Netanyahu, “İki ülkenin de Suriye’yle sınırı var ve ben iki ülkenin de istikrarlı ve barış içinde bir Suriye görmek istediğine eminim” derken bunun iki ülkenin de ortak çıkarına olduğunu belirtti.

İsrail Başbakanı, “Aklıma gelen başka ortak çıkarlar da var. Bence ilişkimizdeki kaymayı önlemek için bir yol bulmak ve faydalı diyalogu yeniden başlatmak da ortak çıkarımıza olacaktır” dedi.

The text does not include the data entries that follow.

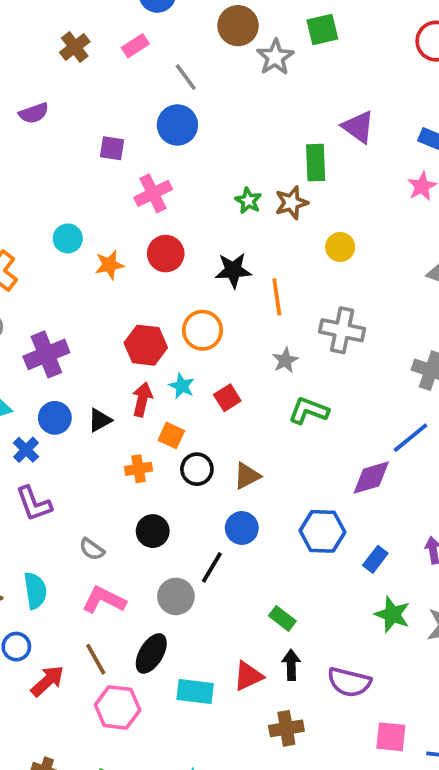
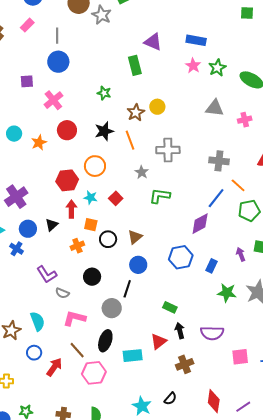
gray line: (186, 77) -> (57, 36), turned 49
brown star: (291, 203) -> (136, 113), moved
purple L-shape: (34, 504) -> (47, 274), moved

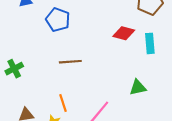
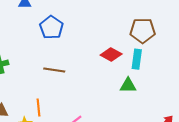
cyan rectangle: (150, 43) -> (137, 59), moved
green triangle: (138, 87) -> (128, 85), moved

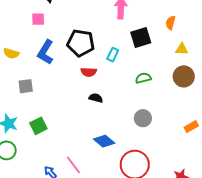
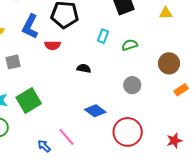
cyan rectangle: (113, 55) -> (103, 36), moved
red semicircle: (89, 72) -> (53, 45), moved
brown circle: (184, 76) -> (169, 63), moved
green square: (38, 126) -> (29, 100), size x1.4

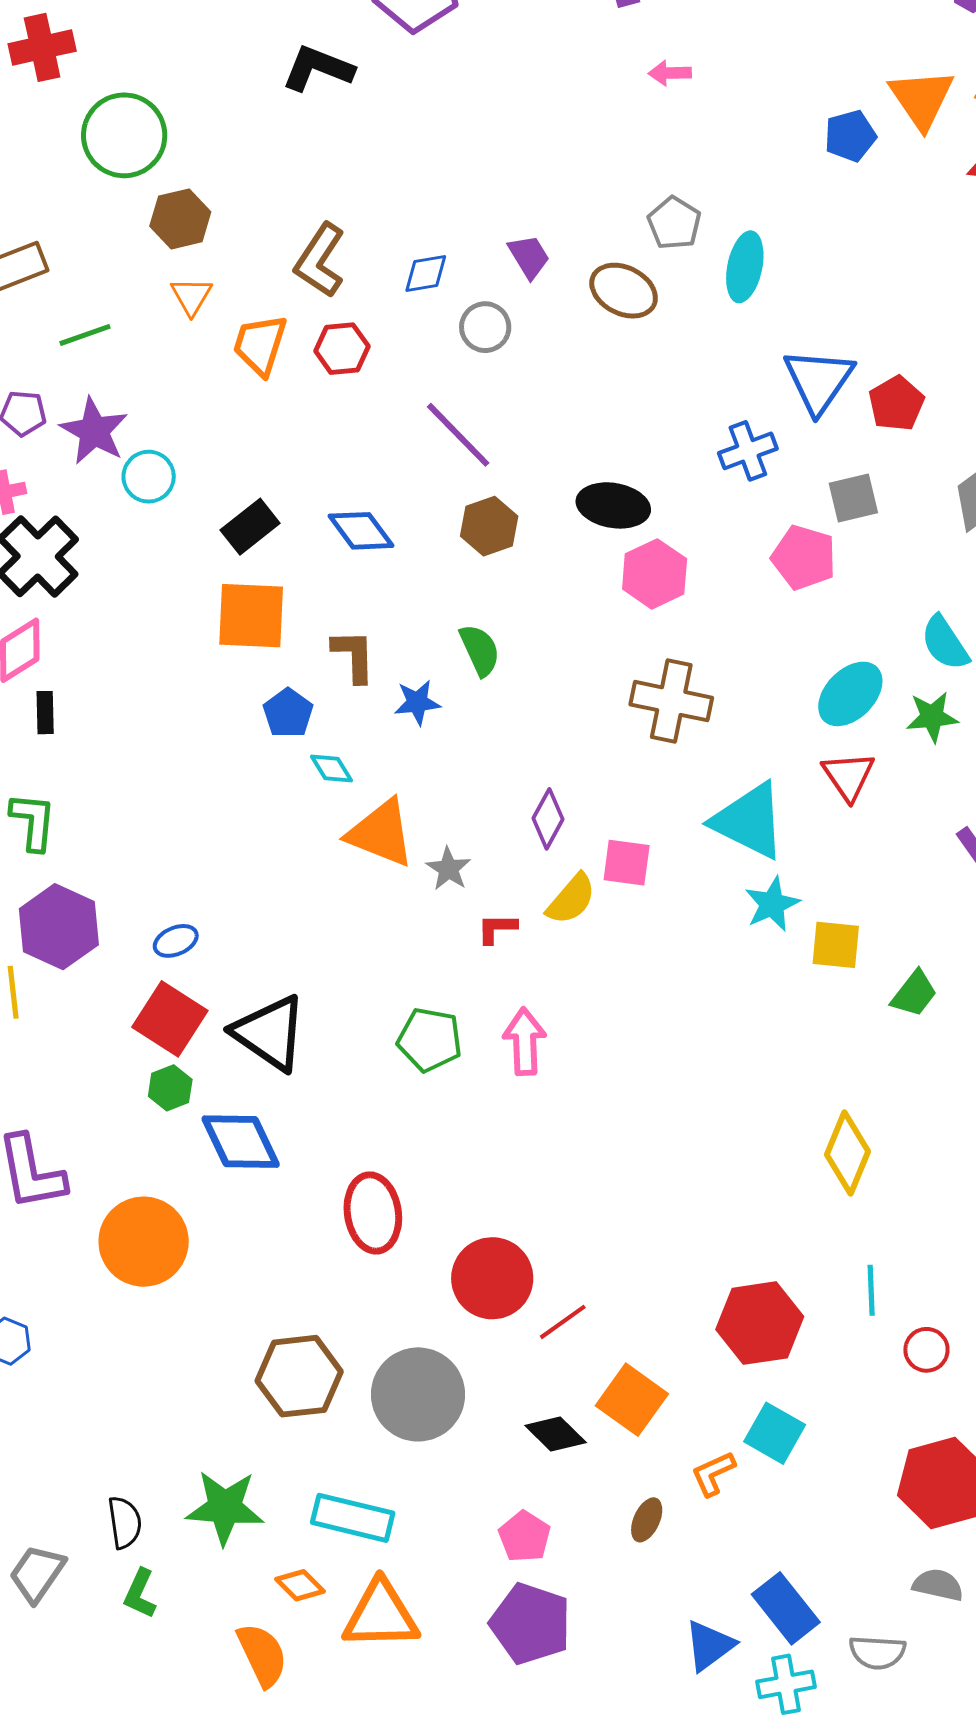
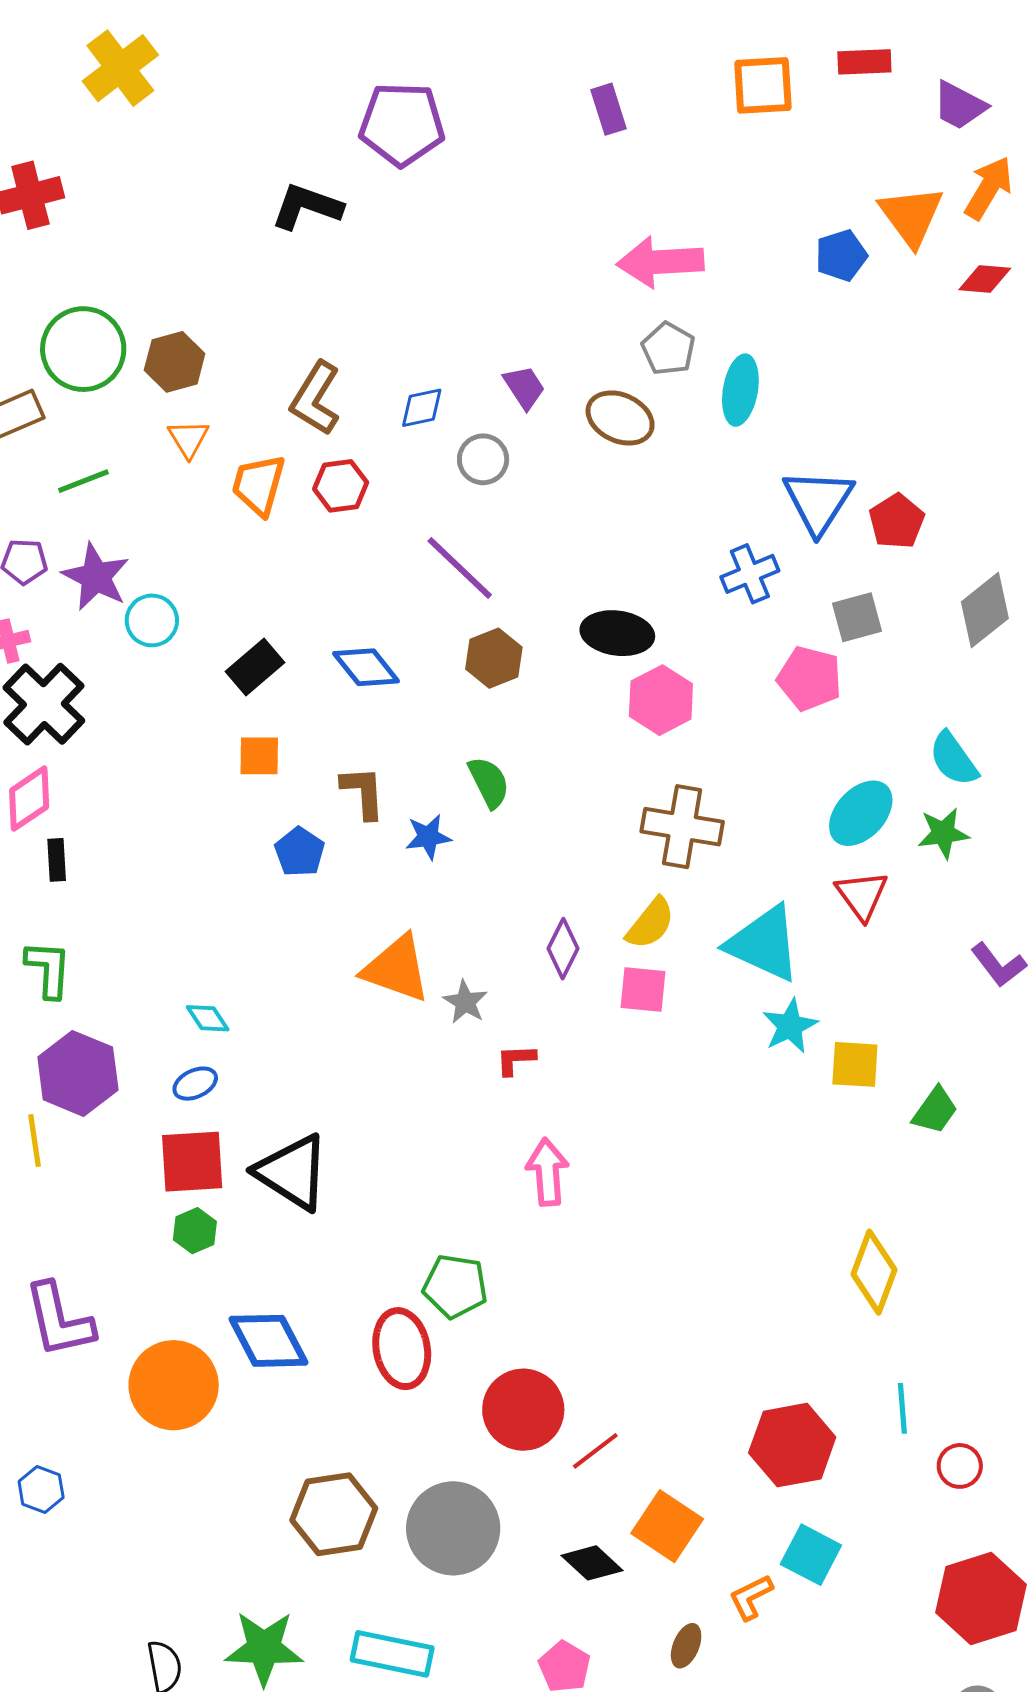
pink arrow: (670, 73) -> (660, 262), moved, size x2.0
green circle: (124, 135) -> (83, 349), moved
orange square: (251, 616) -> (259, 756), size x0.6
cyan diamond: (332, 769) -> (208, 1018), moved
yellow semicircle: (571, 899) -> (650, 923), moved
red square: (170, 1019) -> (192, 1162), turned -34
green pentagon: (430, 1040) -> (455, 1286), moved
blue diamond: (241, 1142) -> (268, 1341), moved

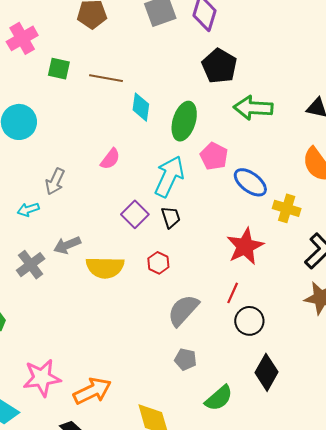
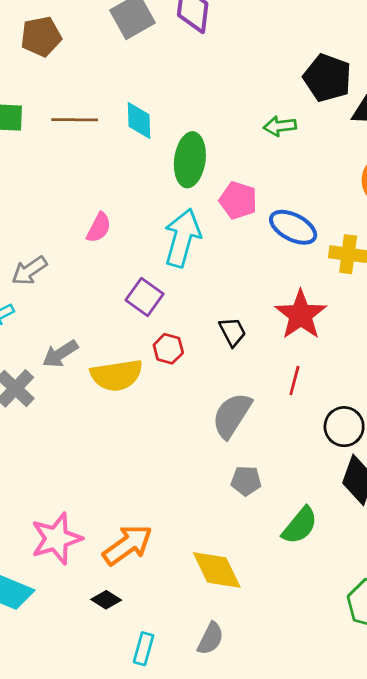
black pentagon: (219, 66) -> (327, 78), moved
cyan diamond: (141, 107) -> (139, 121), moved
green arrow: (253, 108) -> (280, 126), size x0.6
gray arrow: (55, 181) -> (29, 271), turned 40
black trapezoid: (171, 217) -> (232, 332), moved
red hexagon: (158, 263) -> (168, 349), moved
black circle: (249, 321) -> (344, 427), moved

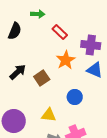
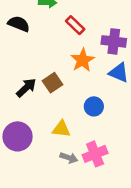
black semicircle: (15, 31) -> (19, 24), turned -90
black arrow: (18, 72) -> (26, 88), moved

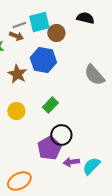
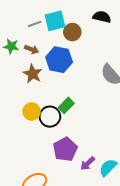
brown arrow: (16, 36) -> (32, 49), moved
black circle: (61, 135) -> (50, 117), moved
purple arrow: (71, 162) -> (88, 163), turned -35

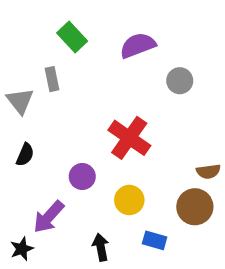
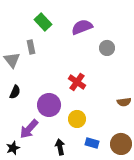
red cross: (129, 138) -> (77, 82), size x0.7
purple circle: (82, 177) -> (49, 105), size x1.5
brown circle: (195, 207) -> (121, 144), moved

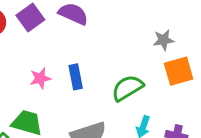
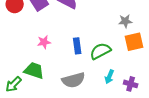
blue rectangle: (76, 77) -> (77, 46), moved

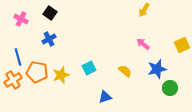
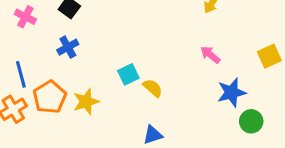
cyan square: (89, 68) -> (128, 74), moved
yellow semicircle: (125, 71) -> (153, 88), moved
orange pentagon: (37, 72) -> (50, 97), turned 30

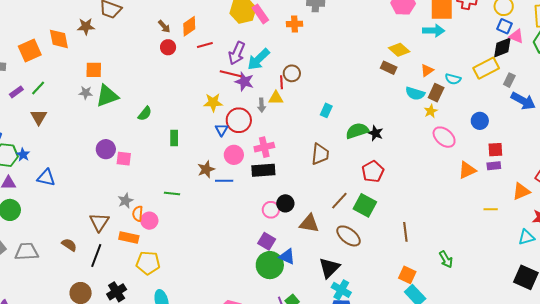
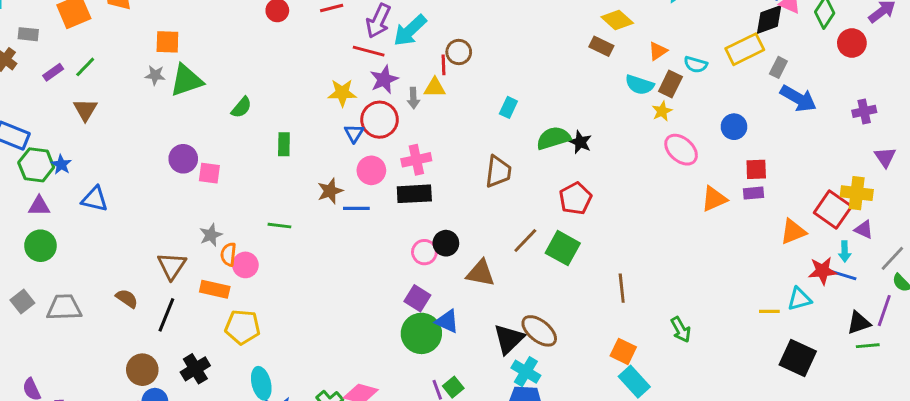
purple star: (244, 82) -> (384, 79), moved, turned 30
yellow line: (491, 209) -> (769, 311), moved
brown ellipse: (349, 236) -> (539, 331), moved

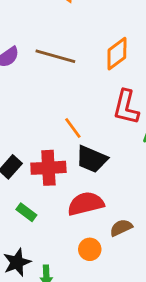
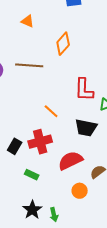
orange diamond: (117, 54) -> (63, 44), moved
black trapezoid: (92, 159) -> (86, 128), moved

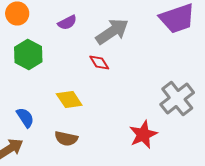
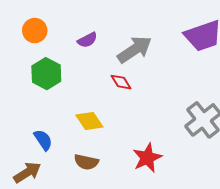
red star: (143, 134) -> (147, 158), moved

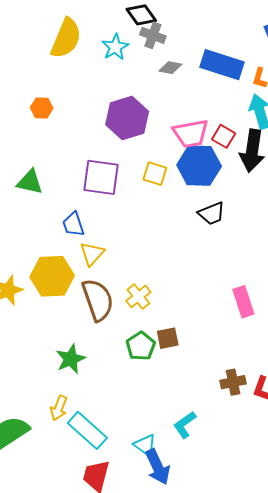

"ÖZÜR FORMÜLÜNÜ DEĞERLENDİRİYORUZ"
İsrail-Türkiye ilişkileri 2010 yılında Mavi Marmara filosuna İsrailli askerlerin düzenlediği baskın sonucu dokuz Türk’ün hayatını kaybetmesiyle dibe vurmuştu. Türkiye ilişkilerin normalleşmesi için özür dilenmesi, kurbanların ailelerine tazminat ödenmesi ve Gazze'ye uygulanan ablukanın kaldırılması şartlarını öne sürmüştü.

İsrail’in baskınla ilgili Türkiye’den özür dilemesine şiddetle karşı çıkan Dışişleri Bakanı Avigdor Lieberman da iki hafta önce yaptığı açıklamada, “ABD’nin Pakistan’dan dilediğine benzer bir özrü kabul edebileceğini” ifade etmişti.

Netanyahu, bunun değerlendirilen özür formülü olup olmadığının sorulması üzerine, “Onlardan biri” diye yanıt verdi. Ancak Netanyahu, Türkiye’nin İsrail’in Gazze’ye uyguladığı ambargonun kaldırılması yönündeki talebinde geri adım atıp atmadığı konusunda bir yorum yapmadı.

Başbakan Tayyip Erdoğan, dün Kiev’de gazetecilerin İsrail’le Türkiye arasında bazı arabuluculuk girişimleri olduğu iddialarını sorması üzerine, “İsrail ile ilgili bizim bugüne kadar araya giren bizimle bu konuları görüşmek isteyenlere verdiğimiz cevap bellidir. Birincisi özürdür, ikincisi tazminattır, üçüncüsü Filistin’de ambargonun kaldırılmasıdır. Bunların herhangi birisi olmadığı sürece normalleşmenin olması da mümkün değildir. Eğer bunun üçünü garantiye alacak varsa arabulucuya biz de evet deriz. Yoksa arabulucuların da yorulmasına gerek yok” yanıtını vermişti.

İDDİALARA YANIT VERDİ
Netanyahu, ABD’nin İran konusunda kırmızı çizgilerini belirlemesi gerektiği yönündeki ifadelerinin amacının iki ülke arasında kriz yaratmak olduğu yorumlarını da “tamamen dayanaksız” olarak nitelendirerek, bu ülkede 6 Kasım’da yapılacak seçimlere müdahale etmesinin söz konusu olmadığını belirtti.

İsrail Başbakanı, “Bunun Amerikan seçimleriyle hiç ilgisi yok çünkü İran’ın nükleer programı Amerikan siyasi takvimini umursamıyor. Eğer santrifüjler mucize kabilinden durur, İranlılar atom bombası yapmak için uranyum zenginleştirmeyi bırakırsa o zaman sanırım ben de konuşmak zorunda kalmam” dedi.

İran’ın nükleer programının taviz vermeden ilerlediğini ve Amerikalıların siyasi takvimini önemsemediğini söyleyen Netanyahu, “Bu benim için bir güvenlik meselesidir, siyasi bir mesele değildir” diye konuştu.